What you will do
List every node label that appears in the Cypher query in the forum thread below.

Source passage
BEGIN

Inconsistent run time for query

py2neo
jupyter

(Christine N Buckler) #1

My query time varies from 1min to 5min to 20min when running. Is there a reason for this inconsistency? Is it because of the rand() in the first MATCH?

MATCH (a:Tops) WITH a ORDER BY rand() LIMIT 1
MATCH   (a) -[s1:CC_SCORE]- (b:Bottoms),
(a) -[s2:CC_SCORE]- (c:Shoes),
(a) -[s3:CC_SCORE]- (d:Bags),
(a) -[s4:CC_SCORE]- (e:Jewelry),
(b:Bottoms) -[s5:CC_SCORE]- (c:Shoes),
(b:Bottoms) -[s6:CC_SCORE]- (d:Bags),
(b:Bottoms) -[s7:CC_SCORE]- (e:Jewelry),
(c:Shoes) -[s8:CC_SCORE]- (d:Bags),
(c:Shoes) -[s9:CC_SCORE]- (e:Jewelry),
(d:Bags) -[s10:CC_SCORE]- (e:Jewelry)

END

Records from a data source:

BEGIN

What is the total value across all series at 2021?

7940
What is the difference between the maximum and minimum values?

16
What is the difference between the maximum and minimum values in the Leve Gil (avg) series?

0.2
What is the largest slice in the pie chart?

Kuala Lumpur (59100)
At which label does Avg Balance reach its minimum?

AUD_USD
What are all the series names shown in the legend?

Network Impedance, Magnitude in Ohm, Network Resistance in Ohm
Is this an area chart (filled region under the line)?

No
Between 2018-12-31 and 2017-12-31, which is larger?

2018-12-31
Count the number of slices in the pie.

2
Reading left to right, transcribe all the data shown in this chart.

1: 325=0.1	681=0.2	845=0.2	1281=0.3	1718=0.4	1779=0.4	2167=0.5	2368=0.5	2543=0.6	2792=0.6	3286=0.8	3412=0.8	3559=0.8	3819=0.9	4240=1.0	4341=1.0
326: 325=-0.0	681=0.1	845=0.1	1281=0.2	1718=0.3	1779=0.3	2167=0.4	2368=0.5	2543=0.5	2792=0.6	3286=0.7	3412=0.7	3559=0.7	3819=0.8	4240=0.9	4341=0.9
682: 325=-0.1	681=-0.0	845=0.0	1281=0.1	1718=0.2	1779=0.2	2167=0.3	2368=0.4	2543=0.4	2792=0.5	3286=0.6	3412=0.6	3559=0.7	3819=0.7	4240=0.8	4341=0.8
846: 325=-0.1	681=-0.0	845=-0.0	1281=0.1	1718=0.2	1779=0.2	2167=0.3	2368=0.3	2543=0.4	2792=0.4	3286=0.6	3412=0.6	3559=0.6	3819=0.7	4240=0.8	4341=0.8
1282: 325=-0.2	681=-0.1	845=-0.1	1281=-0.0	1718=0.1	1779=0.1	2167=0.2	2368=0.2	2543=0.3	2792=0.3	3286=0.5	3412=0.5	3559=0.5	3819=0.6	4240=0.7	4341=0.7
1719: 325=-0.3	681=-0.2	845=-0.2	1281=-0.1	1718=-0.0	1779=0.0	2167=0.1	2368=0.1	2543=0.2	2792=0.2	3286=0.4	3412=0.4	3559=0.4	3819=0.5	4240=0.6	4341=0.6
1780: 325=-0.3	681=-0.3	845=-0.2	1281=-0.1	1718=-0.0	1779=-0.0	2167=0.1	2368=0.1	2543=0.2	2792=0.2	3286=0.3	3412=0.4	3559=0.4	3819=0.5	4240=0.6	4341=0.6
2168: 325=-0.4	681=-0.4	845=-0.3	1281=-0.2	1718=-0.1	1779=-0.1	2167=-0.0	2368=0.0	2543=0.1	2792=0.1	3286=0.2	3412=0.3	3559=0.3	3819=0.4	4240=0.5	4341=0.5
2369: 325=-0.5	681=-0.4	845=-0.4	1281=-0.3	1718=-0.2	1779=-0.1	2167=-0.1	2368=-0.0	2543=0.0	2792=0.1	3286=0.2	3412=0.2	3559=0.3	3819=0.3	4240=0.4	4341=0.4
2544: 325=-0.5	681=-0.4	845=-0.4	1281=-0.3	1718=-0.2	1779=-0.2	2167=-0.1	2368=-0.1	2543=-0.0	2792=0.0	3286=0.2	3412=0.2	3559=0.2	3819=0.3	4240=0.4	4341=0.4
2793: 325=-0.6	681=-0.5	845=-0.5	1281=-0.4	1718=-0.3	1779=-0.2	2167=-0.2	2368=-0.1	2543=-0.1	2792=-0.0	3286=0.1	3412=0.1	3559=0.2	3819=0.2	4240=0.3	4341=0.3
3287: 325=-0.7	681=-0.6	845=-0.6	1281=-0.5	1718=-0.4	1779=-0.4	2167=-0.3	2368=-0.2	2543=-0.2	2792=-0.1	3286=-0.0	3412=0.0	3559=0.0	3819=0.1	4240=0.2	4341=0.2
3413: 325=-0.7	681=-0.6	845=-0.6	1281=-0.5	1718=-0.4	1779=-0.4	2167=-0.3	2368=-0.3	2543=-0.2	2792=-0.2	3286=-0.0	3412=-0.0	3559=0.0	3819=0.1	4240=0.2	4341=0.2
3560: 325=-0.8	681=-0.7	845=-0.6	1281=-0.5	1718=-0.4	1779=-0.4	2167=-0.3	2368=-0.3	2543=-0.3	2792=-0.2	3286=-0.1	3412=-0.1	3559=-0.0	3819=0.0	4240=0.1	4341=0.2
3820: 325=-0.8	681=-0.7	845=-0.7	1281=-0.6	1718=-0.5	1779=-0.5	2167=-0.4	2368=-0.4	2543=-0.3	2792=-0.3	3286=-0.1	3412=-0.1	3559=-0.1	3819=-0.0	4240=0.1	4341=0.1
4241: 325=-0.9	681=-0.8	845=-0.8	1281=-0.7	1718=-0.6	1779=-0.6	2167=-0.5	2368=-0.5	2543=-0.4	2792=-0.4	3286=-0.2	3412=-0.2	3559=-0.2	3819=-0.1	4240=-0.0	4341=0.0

END

Your solution
Tops, Bottoms, Shoes, Bags, Jewelry